Page images and the text extracted from them:
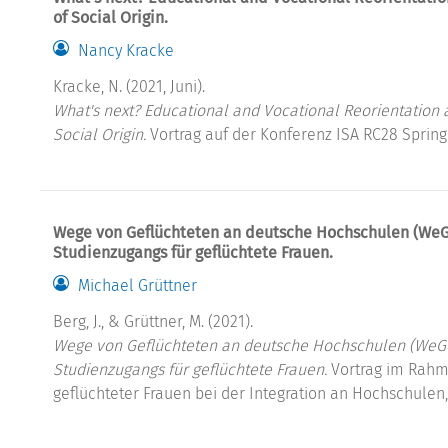
of Social Origin.
Nancy Kracke
Kracke, N. (2021, Juni).
What's next? Educational and Vocational Reorientation a
Social Origin.
Vortrag auf der Konferenz ISA RC28 Spring 
Wege von Geflüchteten an deutsche Hochschulen (WeGe
Studienzugangs für geflüchtete Frauen.
Michael Grüttner
Berg, J., & Grüttner, M. (2021).
Wege von Geflüchteten an deutsche Hochschulen (WeGe
Studienzugangs für geflüchtete Frauen.
Vortrag im Rahme
geflüchteter Frauen bei der Integration an Hochschulen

§ **Work task**:
Render all of the lines above as a numbered list, leaving out any blank lines and the pictures.

§ **Result of this exercise**:
1. of Social Origin.
2. Nancy Kracke
3. Kracke, N. (2021, Juni).
4. What's next? Educational and Vocational Reorientation a
5. Social Origin.
6. Vortrag auf der Konferenz ISA RC28 Spring 
7. Wege von Geflüchteten an deutsche Hochschulen (WeGe
8. Studienzugangs für geflüchtete Frauen.
9. Michael Grüttner
10. Berg, J., & Grüttner, M. (2021).
11. Wege von Geflüchteten an deutsche Hochschulen (WeGe
12. Studienzugangs für geflüchtete Frauen.
13. Vortrag im Rahme
14. geflüchteter Frauen bei der Integration an Hochschulen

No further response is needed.